_WHAT YOU ARE ASKED TO DO_. Render every line of the listing below as a JSON list of strings, one string per line, leaving out blank lines.

= Beginning of Section =

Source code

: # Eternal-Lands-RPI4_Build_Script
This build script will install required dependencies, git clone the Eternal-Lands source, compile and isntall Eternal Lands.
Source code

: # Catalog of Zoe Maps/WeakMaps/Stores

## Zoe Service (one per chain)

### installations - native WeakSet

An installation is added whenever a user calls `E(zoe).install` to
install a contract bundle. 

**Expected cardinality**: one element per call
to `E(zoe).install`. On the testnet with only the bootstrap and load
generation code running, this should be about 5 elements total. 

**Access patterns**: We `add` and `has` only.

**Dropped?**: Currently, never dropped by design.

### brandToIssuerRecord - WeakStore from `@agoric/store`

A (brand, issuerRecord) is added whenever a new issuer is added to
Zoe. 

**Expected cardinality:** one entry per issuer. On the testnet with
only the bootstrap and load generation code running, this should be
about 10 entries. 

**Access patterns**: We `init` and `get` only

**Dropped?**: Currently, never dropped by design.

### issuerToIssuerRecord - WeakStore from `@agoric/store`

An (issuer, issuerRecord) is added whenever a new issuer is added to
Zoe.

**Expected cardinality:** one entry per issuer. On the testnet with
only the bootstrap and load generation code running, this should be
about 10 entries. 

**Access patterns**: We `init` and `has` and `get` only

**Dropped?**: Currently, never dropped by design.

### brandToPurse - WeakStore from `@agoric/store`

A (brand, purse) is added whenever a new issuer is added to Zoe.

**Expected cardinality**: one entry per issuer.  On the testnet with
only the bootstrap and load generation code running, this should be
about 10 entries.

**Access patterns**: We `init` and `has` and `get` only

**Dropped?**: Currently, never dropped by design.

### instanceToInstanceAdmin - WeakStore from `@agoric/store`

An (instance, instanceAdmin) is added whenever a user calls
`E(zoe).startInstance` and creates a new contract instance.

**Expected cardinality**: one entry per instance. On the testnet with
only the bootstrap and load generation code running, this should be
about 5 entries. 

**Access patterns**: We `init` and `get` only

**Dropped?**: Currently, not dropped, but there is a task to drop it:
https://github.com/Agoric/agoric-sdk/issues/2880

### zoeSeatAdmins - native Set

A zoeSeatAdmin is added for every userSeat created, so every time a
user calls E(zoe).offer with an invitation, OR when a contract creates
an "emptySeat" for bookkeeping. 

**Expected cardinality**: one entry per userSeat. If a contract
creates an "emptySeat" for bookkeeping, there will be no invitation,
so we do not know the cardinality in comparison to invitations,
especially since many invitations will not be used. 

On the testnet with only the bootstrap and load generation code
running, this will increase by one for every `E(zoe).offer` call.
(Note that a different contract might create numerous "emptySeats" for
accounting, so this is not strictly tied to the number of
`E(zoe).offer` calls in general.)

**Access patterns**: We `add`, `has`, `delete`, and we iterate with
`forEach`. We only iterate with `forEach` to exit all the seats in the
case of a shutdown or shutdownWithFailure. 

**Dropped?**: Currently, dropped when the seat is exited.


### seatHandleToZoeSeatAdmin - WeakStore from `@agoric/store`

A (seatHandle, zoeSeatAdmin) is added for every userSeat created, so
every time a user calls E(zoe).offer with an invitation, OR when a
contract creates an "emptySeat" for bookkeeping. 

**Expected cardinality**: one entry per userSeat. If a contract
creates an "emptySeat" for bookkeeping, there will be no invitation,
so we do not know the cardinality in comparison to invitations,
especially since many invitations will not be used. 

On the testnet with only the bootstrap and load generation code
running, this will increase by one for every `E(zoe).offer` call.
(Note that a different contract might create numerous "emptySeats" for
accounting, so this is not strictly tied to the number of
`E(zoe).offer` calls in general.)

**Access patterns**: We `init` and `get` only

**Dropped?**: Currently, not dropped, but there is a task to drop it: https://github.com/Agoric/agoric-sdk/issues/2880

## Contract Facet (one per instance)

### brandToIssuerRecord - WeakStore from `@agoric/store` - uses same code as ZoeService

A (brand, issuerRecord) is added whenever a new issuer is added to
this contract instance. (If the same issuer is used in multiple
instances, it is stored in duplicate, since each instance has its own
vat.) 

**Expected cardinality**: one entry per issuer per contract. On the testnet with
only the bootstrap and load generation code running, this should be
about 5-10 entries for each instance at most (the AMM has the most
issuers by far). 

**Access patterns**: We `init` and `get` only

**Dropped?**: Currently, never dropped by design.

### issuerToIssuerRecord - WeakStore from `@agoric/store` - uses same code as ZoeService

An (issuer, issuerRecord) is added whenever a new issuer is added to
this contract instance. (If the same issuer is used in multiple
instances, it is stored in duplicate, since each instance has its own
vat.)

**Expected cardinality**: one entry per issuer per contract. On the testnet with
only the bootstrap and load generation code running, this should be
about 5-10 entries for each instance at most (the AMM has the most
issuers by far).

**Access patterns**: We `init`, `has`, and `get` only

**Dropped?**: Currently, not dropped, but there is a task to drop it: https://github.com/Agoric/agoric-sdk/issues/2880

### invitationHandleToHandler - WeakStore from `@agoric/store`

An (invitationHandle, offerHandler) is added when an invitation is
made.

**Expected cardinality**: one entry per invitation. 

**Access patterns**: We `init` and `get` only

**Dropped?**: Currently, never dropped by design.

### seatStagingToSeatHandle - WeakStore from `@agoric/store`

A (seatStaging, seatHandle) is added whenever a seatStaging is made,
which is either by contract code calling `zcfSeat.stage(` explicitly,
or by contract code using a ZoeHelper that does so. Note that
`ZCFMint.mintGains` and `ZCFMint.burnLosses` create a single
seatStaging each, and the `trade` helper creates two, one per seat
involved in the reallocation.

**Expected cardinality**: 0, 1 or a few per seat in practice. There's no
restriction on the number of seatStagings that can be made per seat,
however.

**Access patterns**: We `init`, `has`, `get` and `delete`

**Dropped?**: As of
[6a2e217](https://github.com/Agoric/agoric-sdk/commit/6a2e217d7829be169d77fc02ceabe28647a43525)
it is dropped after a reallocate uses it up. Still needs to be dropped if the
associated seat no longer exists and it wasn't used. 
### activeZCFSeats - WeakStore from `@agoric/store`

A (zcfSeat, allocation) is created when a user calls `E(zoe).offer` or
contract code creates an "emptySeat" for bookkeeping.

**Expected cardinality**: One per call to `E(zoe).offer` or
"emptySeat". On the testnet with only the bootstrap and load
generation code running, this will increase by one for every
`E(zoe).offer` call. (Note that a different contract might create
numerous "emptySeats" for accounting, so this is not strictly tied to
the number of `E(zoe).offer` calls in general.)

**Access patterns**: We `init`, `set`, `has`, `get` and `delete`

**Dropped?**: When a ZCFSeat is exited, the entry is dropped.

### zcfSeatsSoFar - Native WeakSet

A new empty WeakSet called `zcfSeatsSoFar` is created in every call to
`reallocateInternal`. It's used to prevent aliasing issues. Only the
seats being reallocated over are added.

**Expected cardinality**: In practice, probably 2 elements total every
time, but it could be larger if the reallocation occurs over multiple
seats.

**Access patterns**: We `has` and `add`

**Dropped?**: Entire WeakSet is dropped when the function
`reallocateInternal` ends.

= End of Section =

_TASK RESPONSE_.
[
  "Source code",
  ": # Eternal-Lands-RPI4_Build_Script",
  "This build script will install required dependencies, git clone the Eternal-Lands source, compile and isntall Eternal Lands.",
  "Source code",
  ": # Catalog of Zoe Maps/WeakMaps/Stores",
  "## Zoe Service (one per chain)",
  "### installations - native WeakSet",
  "An installation is added whenever a user calls `E(zoe).install` to",
  "install a contract bundle. ",
  "**Expected cardinality**: one element per call",
  "to `E(zoe).install`. On the testnet with only the bootstrap and load",
  "generation code running, this should be about 5 elements total. ",
  "**Access patterns**: We `add` and `has` only.",
  "**Dropped?**: Currently, never dropped by design.",
  "### brandToIssuerRecord - WeakStore from `@agoric/store`",
  "A (brand, issuerRecord) is added whenever a new issuer is added to",
  "Zoe. ",
  "**Expected cardinality:** one entry per issuer. On the testnet with",
  "only the bootstrap and load generation code running, this should be",
  "about 10 entries. ",
  "**Access patterns**: We `init` and `get` only",
  "**Dropped?**: Currently, never dropped by design.",
  "### issuerToIssuerRecord - WeakStore from `@agoric/store`",
  "An (issuer, issuerRecord) is added whenever a new issuer is added to",
  "Zoe.",
  "**Expected cardinality:** one entry per issuer. On the testnet with",
  "only the bootstrap and load generation code running, this should be",
  "about 10 entries. ",
  "**Access patterns**: We `init` and `has` and `get` only",
  "**Dropped?**: Currently, never dropped by design.",
  "### brandToPurse - WeakStore from `@agoric/store`",
  "A (brand, purse) is added whenever a new issuer is added to Zoe.",
  "**Expected cardinality**: one entry per issuer.  On the testnet with",
  "only the bootstrap and load generation code running, this should be",
  "about 10 entries.",
  "**Access patterns**: We `init` and `has` and `get` only",
  "**Dropped?**: Currently, never dropped by design.",
  "### instanceToInstanceAdmin - WeakStore from `@agoric/store`",
  "An (instance, instanceAdmin) is added whenever a user calls",
  "`E(zoe).startInstance` and creates a new contract instance.",
  "**Expected cardinality**: one entry per instance. On the testnet with",
  "only the bootstrap and load generation code running, this should be",
  "about 5 entries. ",
  "**Access patterns**: We `init` and `get` only",
  "**Dropped?**: Currently, not dropped, but there is a task to drop it:",
  "https://github.com/Agoric/agoric-sdk/issues/2880",
  "### zoeSeatAdmins - native Set",
  "A zoeSeatAdmin is added for every userSeat created, so every time a",
  "user calls E(zoe).offer with an invitation, OR when a contract creates",
  "an \"emptySeat\" for bookkeeping. ",
  "**Expected cardinality**: one entry per userSeat. If a contract",
  "creates an \"emptySeat\" for bookkeeping, there will be no invitation,",
  "so we do not know the cardinality in comparison to invitations,",
  "especially since many invitations will not be used. ",
  "On the testnet with only the bootstrap and load generation code",
  "running, this will increase by one for every `E(zoe).offer` call.",
  "(Note that a different contract might create numerous \"emptySeats\" for",
  "accounting, so this is not strictly tied to the number of",
  "`E(zoe).offer` calls in general.)",
  "**Access patterns**: We `add`, `has`, `delete`, and we iterate with",
  "`forEach`. We only iterate with `forEach` to exit all the seats in the",
  "case of a shutdown or shutdownWithFailure. ",
  "**Dropped?**: Currently, dropped when the seat is exited.",
  "### seatHandleToZoeSeatAdmin - WeakStore from `@agoric/store`",
  "A (seatHandle, zoeSeatAdmin) is added for every userSeat created, so",
  "every time a user calls E(zoe).offer with an invitation, OR when a",
  "contract creates an \"emptySeat\" for bookkeeping. ",
  "**Expected cardinality**: one entry per userSeat. If a contract",
  "creates an \"emptySeat\" for bookkeeping, there will be no invitation,",
  "so we do not know the cardinality in comparison to invitations,",
  "especially since many invitations will not be used. ",
  "On the testnet with only the bootstrap and load generation code",
  "running, this will increase by one for every `E(zoe).offer` call.",
  "(Note that a different contract might create numerous \"emptySeats\" for",
  "accounting, so this is not strictly tied to the number of",
  "`E(zoe).offer` calls in general.)",
  "**Access patterns**: We `init` and `get` only",
  "**Dropped?**: Currently, not dropped, but there is a task to drop it: https://github.com/Agoric/agoric-sdk/issues/2880",
  "## Contract Facet (one per instance)",
  "### brandToIssuerRecord - WeakStore from `@agoric/store` - uses same code as ZoeService",
  "A (brand, issuerRecord) is added whenever a new issuer is added to",
  "this contract instance. (If the same issuer is used in multiple",
  "instances, it is stored in duplicate, since each instance has its own",
  "vat.) ",
  "**Expected cardinality**: one entry per issuer per contract. On the testnet with",
  "only the bootstrap and load generation code running, this should be",
  "about 5-10 entries for each instance at most (the AMM has the most",
  "issuers by far). ",
  "**Access patterns**: We `init` and `get` only",
  "**Dropped?**: Currently, never dropped by design.",
  "### issuerToIssuerRecord - WeakStore from `@agoric/store` - uses same code as ZoeService",
  "An (issuer, issuerRecord) is added whenever a new issuer is added to",
  "this contract instance. (If the same issuer is used in multiple",
  "instances, it is stored in duplicate, since each instance has its own",
  "vat.)",
  "**Expected cardinality**: one entry per issuer per contract. On the testnet with",
  "only the bootstrap and load generation code running, this should be",
  "about 5-10 entries for each instance at most (the AMM has the most",
  "issuers by far).",
  "**Access patterns**: We `init`, `has`, and `get` only",
  "**Dropped?**: Currently, not dropped, but there is a task to drop it: https://github.com/Agoric/agoric-sdk/issues/2880",
  "### invitationHandleToHandler - WeakStore from `@agoric/store`",
  "An (invitationHandle, offerHandler) is added when an invitation is",
  "made.",
  "**Expected cardinality**: one entry per invitation. ",
  "**Access patterns**: We `init` and `get` only",
  "**Dropped?**: Currently, never dropped by design.",
  "### seatStagingToSeatHandle - WeakStore from `@agoric/store`",
  "A (seatStaging, seatHandle) is added whenever a seatStaging is made,",
  "which is either by contract code calling `zcfSeat.stage(` explicitly,",
  "or by contract code using a ZoeHelper that does so. Note that",
  "`ZCFMint.mintGains` and `ZCFMint.burnLosses` create a single",
  "seatStaging each, and the `trade` helper creates two, one per seat",
  "involved in the reallocation.",
  "**Expected cardinality**: 0, 1 or a few per seat in practice. There's no",
  "restriction on the number of seatStagings that can be made per seat,",
  "however.",
  "**Access patterns**: We `init`, `has`, `get` and `delete`",
  "**Dropped?**: As of",
  "[6a2e217](https://github.com/Agoric/agoric-sdk/commit/6a2e217d7829be169d77fc02ceabe28647a43525)",
  "it is dropped after a reallocate uses it up. Still needs to be dropped if the",
  "associated seat no longer exists and it wasn't used. ",
  "### activeZCFSeats - WeakStore from `@agoric/store`",
  "A (zcfSeat, allocation) is created when a user calls `E(zoe).offer` or",
  "contract code creates an \"emptySeat\" for bookkeeping.",
  "**Expected cardinality**: One per call to `E(zoe).offer` or",
  "\"emptySeat\". On the testnet with only the bootstrap and load",
  "generation code running, this will increase by one for every",
  "`E(zoe).offer` call. (Note that a different contract might create",
  "numerous \"emptySeats\" for accounting, so this is not strictly tied to",
  "the number of `E(zoe).offer` calls in general.)",
  "**Access patterns**: We `init`, `set`, `has`, `get` and `delete`",
  "**Dropped?**: When a ZCFSeat is exited, the entry is dropped.",
  "### zcfSeatsSoFar - Native WeakSet",
  "A new empty WeakSet called `zcfSeatsSoFar` is created in every call to",
  "`reallocateInternal`. It's used to prevent aliasing issues. Only the",
  "seats being reallocated over are added.",
  "**Expected cardinality**: In practice, probably 2 elements total every",
  "time, but it could be larger if the reallocation occurs over multiple",
  "seats.",
  "**Access patterns**: We `has` and `add`",
  "**Dropped?**: Entire WeakSet is dropped when the function",
  "`reallocateInternal` ends."
]